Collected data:
=-=-=

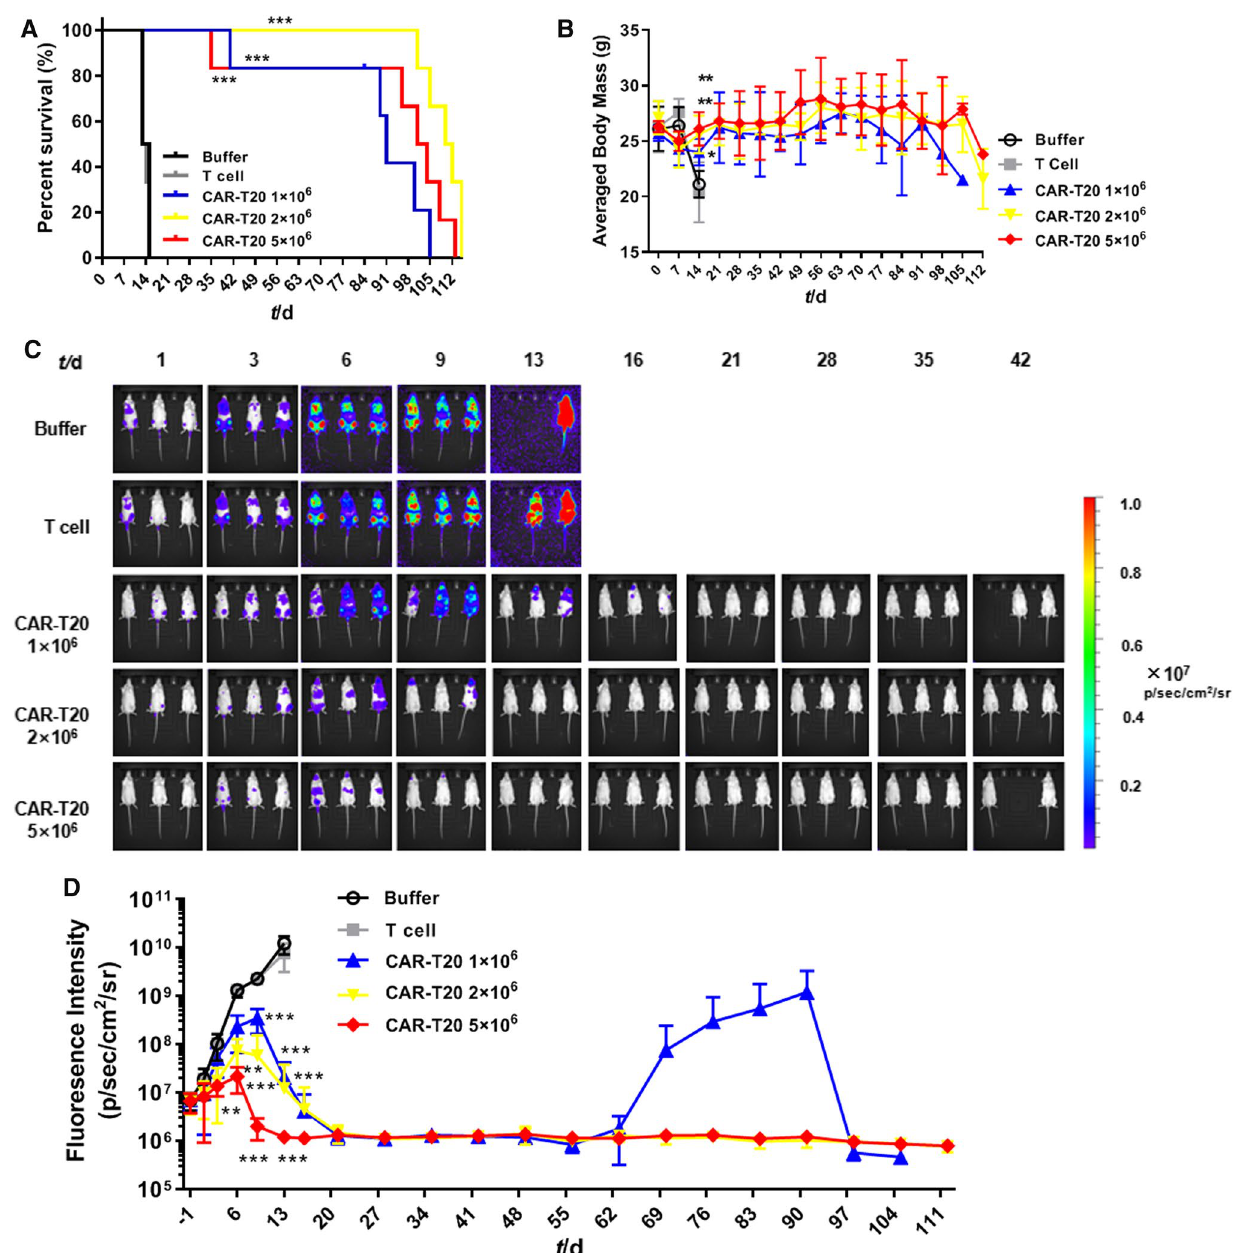
Fig. 3 Effect of CAR-T 20 to the survival rate, body mass and tumor clearance in NSG. The NSG mice bearing Raji-Luc cells were adminis- tered with 1, 2 and 5 × 10 6 CAR-T 20 respectively, and observed for over 16 weeks. A Mean survival rate; B Averaged body mass; C In vivo bioluminescence intensity for Raji-Luc clearance was visualized. D Averaged bioluminescence intensity. The CART-20 could prolong the survival rate, and decreased the overall intensities obviously the since 3 days after administered. Data are shown as the mean ± SD (n = 6). ***p ≤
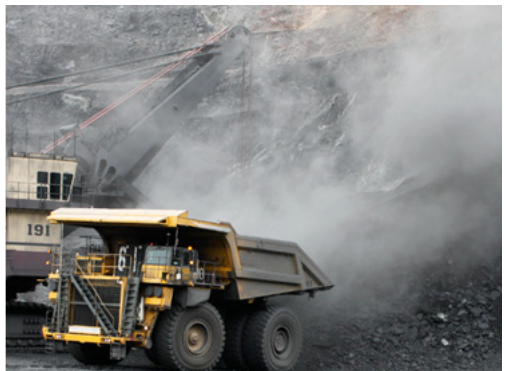
Figure 4: Mining shovel loading a hauling truck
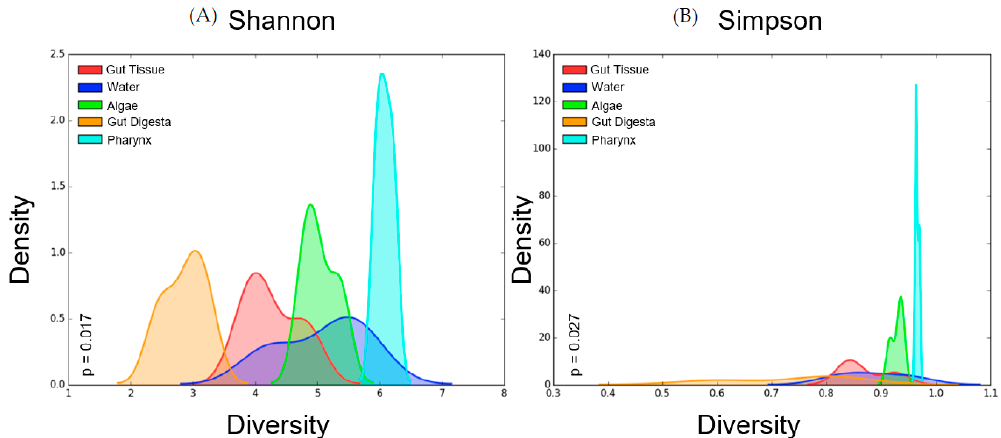
Figure 4. Per-group alpha diversity measurements calculated across all samples in the study. (A) Shannon and (B) Simpson alpha diversity histograms were smoothed by kernel density estimation.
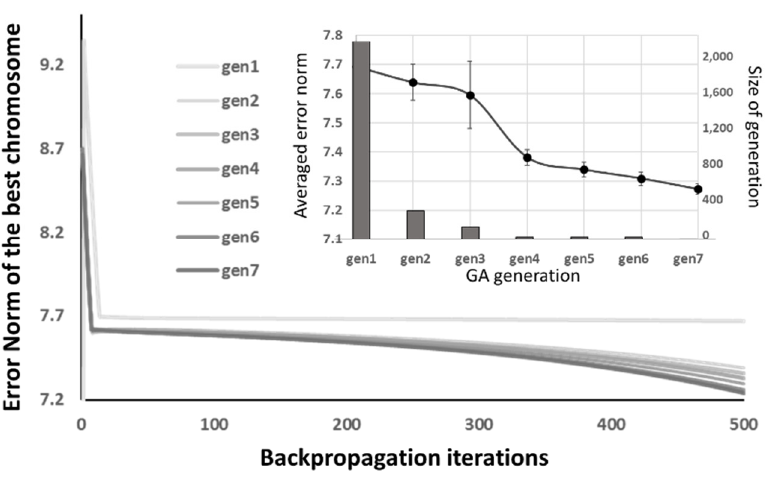
Figure 14. The performance of the GA generations under the “back-to-original” optimizer.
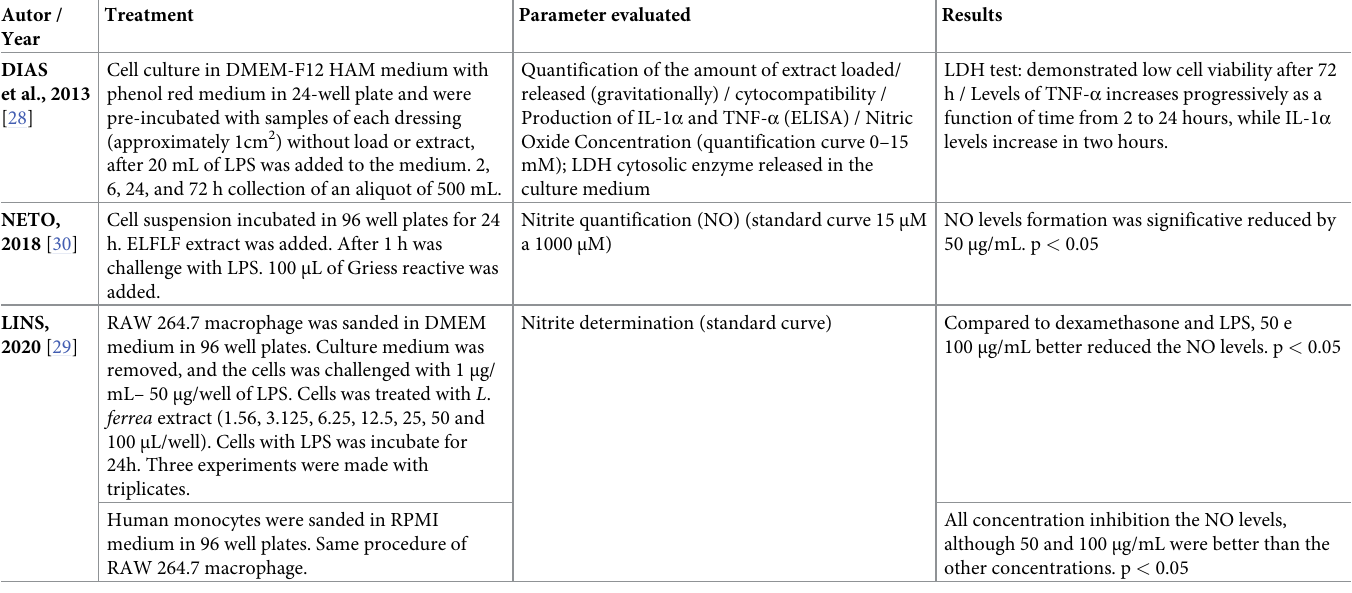
Table 5. Outcome description from the in vitro studies. Autor / Treatment Parameter evaluated Results Year DIAS et al., 2013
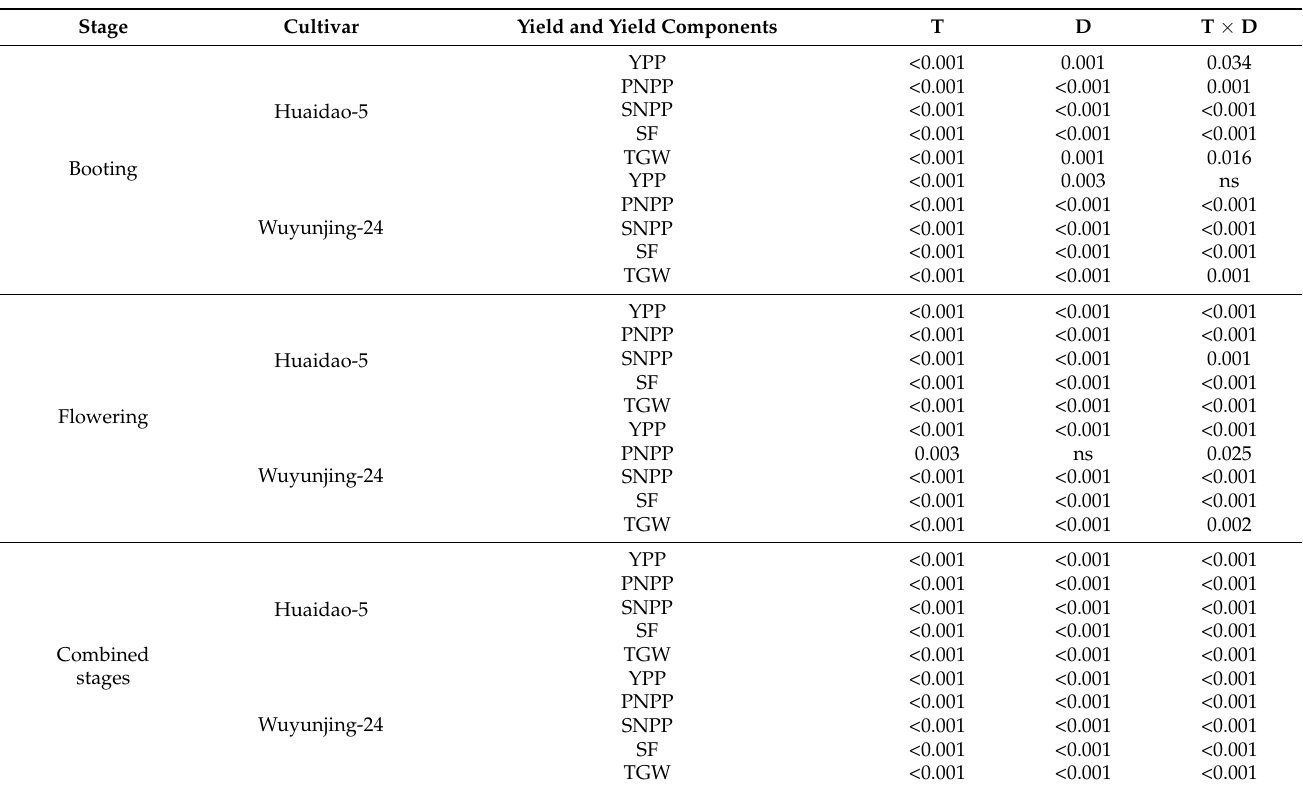
Table 2. Significance of main effects of high-temperature level (T) and duration (D), as well as their interaction (T × D) for grain yield and yield components (including original and regenerated tillers) of two rice cultivars at booting (BT), flowering (FL), and combined (BT + FL) stages during the 2016–2017 growing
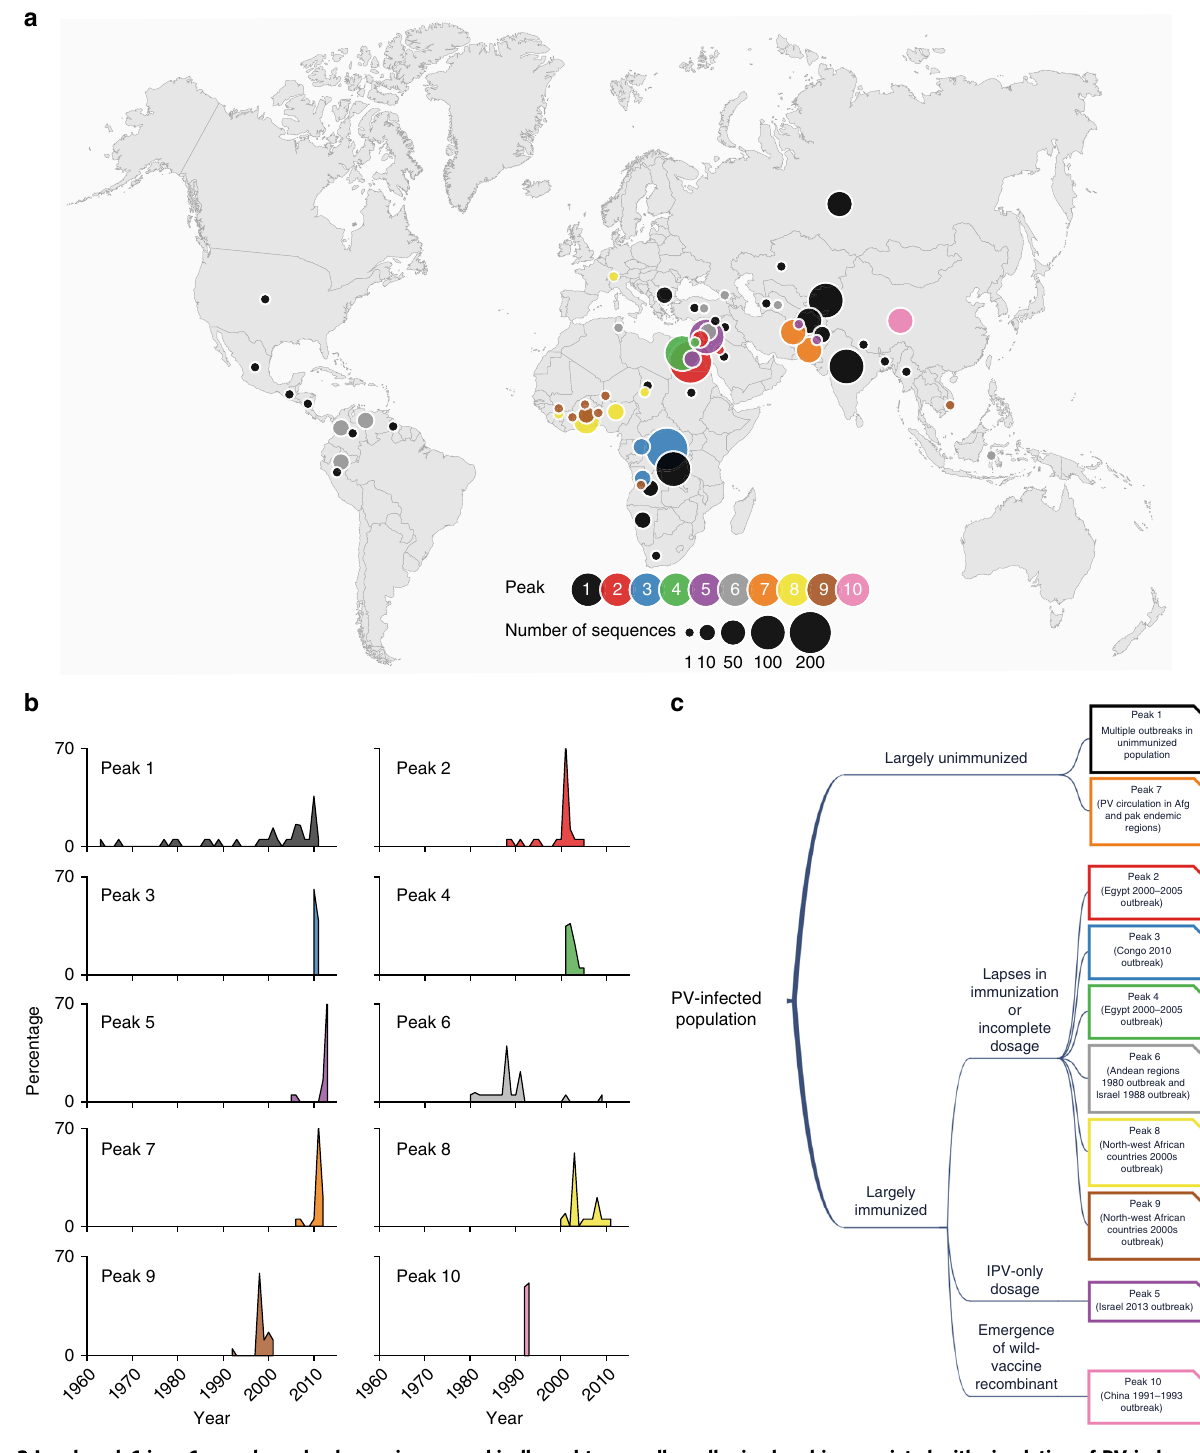
Fig. 3 Local peak 1 in vp1 prevalence landscape is geographically and temporally well-mixed and is associated with circulation of PV in largely unimmunized populations. a Geographical location of sequences that correspond to each peak. Only the sequences belonging to the 10 most populated peaks (~86% of the total sequences) are shown in the plot. The world map was adapted from the image available at https://freedesign fi le.com/139591- simple-world-maps-vector-material-05/ which is licensed under a Creative Commons Attribution license. b The temporal distribution of the sequences in each of the 10 most populated peaks. Each sub fi gure plots the percentage of sequences in a particular peak with respect to the sampling year. The peaks are colored according to the scheme speci fi ed in a . c Association of local peaks in the landscape with largely unimmunized or immunized population based on the literature associated with the available sequence data. The outline of boxes (representing peaks) is colored according to the scheme speci fi ed in a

=-=-=

ABOUT THIS EXERCISE:
Copy all records exactly, no images.

EXERCISE OUTPUT:
Fig. 3 Effect of CAR-T 20 to the survival rate, body mass and tumor clearance in NSG. The NSG mice bearing Raji-Luc cells were adminis- tered with 1, 2 and 5 × 10 6 CAR-T 20 respectively, and observed for over 16 weeks. A Mean survival rate; B Averaged body mass; C In vivo bioluminescence intensity for Raji-Luc clearance was visualized. D Averaged bioluminescence intensity. The CART-20 could prolong the survival rate, and decreased the overall intensities obviously the since 3 days after administered. Data are shown as the mean ± SD (n = 6). ***p ≤
Figure 4: Mining shovel loading a hauling truck
Figure 4. Per-group alpha diversity measurements calculated across all samples in the study. (A) Shannon and (B) Simpson alpha diversity histograms were smoothed by kernel density estimation.
Figure 14. The performance of the GA generations under the “back-to-original” optimizer.
Table 5. Outcome description from the in vitro studies. Autor / Treatment Parameter evaluated Results Year DIAS et al., 2013
Table 2. Significance of main effects of high-temperature level (T) and duration (D), as well as their interaction (T × D) for grain yield and yield components (including original and regenerated tillers) of two rice cultivars at booting (BT), flowering (FL), and combined (BT + FL) stages during the 2016–2017 growing
Fig. 3 Local peak 1 in vp1 prevalence landscape is geographically and temporally well-mixed and is associated with circulation of PV in largely unimmunized populations. a Geographical location of sequences that correspond to each peak. Only the sequences belonging to the 10 most populated peaks (~86% of the total sequences) are shown in the plot. The world map was adapted from the image available at https://freedesign fi le.com/139591- simple-world-maps-vector-material-05/ which is licensed under a Creative Commons Attribution license. b The temporal distribution of the sequences in each of the 10 most populated peaks. Each sub fi gure plots the percentage of sequences in a particular peak with respect to the sampling year. The peaks are colored according to the scheme speci fi ed in a . c Association of local peaks in the landscape with largely unimmunized or immunized population based on the literature associated with the available sequence data. The outline of boxes (representing peaks) is colored according to the scheme speci fi ed in a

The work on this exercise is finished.